What you need to do =
From the entries below, copy every line that holds the word "root".

Input records =
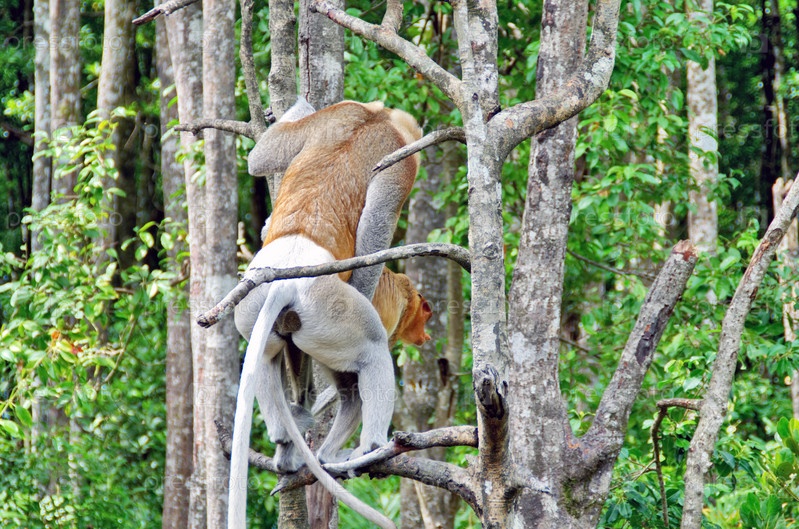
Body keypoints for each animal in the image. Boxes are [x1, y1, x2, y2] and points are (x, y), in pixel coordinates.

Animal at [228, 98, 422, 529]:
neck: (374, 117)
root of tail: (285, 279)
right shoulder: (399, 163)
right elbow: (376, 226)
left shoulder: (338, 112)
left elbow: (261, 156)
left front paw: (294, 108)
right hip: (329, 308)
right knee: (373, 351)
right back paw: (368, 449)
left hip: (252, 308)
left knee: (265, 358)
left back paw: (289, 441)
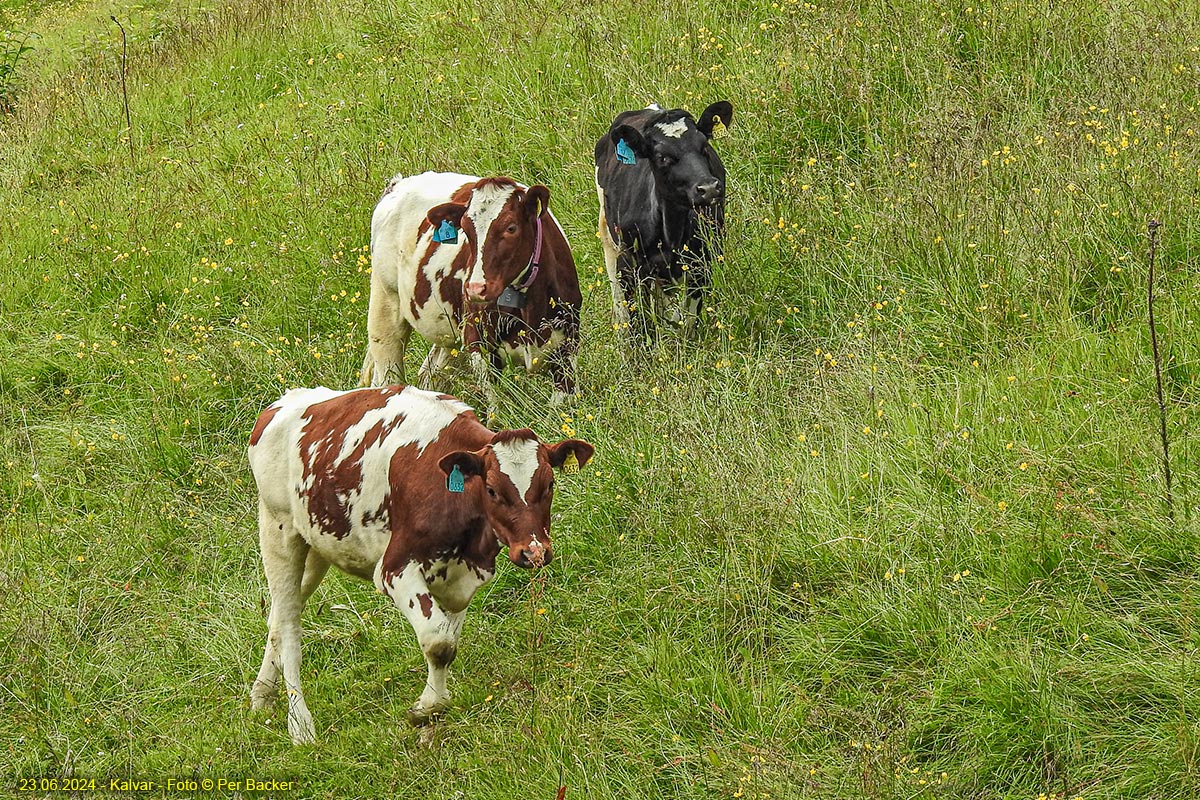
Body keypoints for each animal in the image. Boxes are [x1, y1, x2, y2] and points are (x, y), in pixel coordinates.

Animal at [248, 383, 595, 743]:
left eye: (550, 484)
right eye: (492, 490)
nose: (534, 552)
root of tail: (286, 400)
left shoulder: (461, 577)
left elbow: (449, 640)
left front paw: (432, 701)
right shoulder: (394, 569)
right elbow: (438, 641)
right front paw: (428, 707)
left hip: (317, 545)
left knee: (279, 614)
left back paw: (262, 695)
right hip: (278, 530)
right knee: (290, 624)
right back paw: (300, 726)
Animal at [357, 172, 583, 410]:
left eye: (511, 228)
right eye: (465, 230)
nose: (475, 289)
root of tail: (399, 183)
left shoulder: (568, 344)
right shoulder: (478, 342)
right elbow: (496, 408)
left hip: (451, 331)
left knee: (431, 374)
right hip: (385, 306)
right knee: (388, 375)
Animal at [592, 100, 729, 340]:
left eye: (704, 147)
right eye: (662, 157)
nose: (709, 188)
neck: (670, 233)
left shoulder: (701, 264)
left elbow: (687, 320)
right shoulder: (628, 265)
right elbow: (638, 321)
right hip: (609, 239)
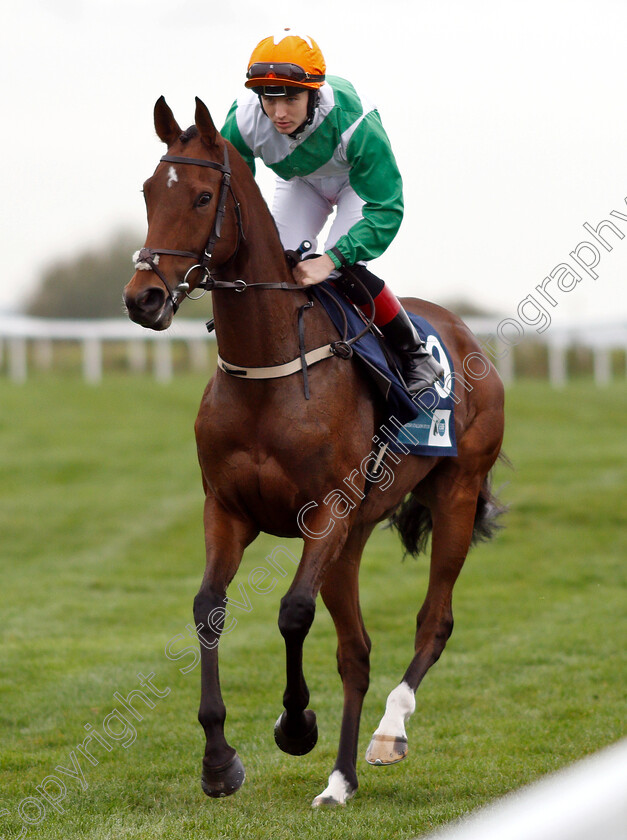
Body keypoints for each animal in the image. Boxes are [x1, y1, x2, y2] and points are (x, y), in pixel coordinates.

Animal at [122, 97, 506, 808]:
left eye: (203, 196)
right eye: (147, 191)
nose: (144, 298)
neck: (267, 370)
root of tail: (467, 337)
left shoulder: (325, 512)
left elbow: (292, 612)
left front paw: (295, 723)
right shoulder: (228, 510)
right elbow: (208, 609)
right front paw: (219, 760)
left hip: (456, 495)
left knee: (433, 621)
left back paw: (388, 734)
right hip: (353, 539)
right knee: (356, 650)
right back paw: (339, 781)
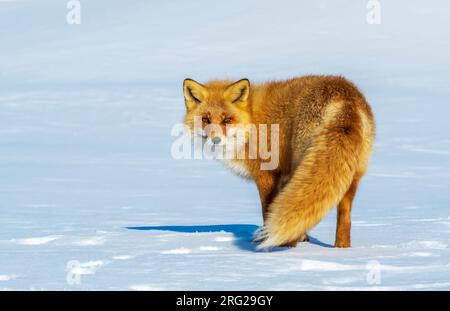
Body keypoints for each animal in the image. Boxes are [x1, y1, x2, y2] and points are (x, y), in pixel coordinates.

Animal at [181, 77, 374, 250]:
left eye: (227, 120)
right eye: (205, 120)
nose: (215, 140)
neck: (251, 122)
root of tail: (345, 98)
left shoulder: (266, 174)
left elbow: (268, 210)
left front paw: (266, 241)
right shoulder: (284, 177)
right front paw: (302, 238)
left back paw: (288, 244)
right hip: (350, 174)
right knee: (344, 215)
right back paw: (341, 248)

Exercise result =
root of tail: (285, 279)
root of tail: (286, 400)
root of tail: (399, 183)
root of tail: (467, 337)
root of tail: (345, 98)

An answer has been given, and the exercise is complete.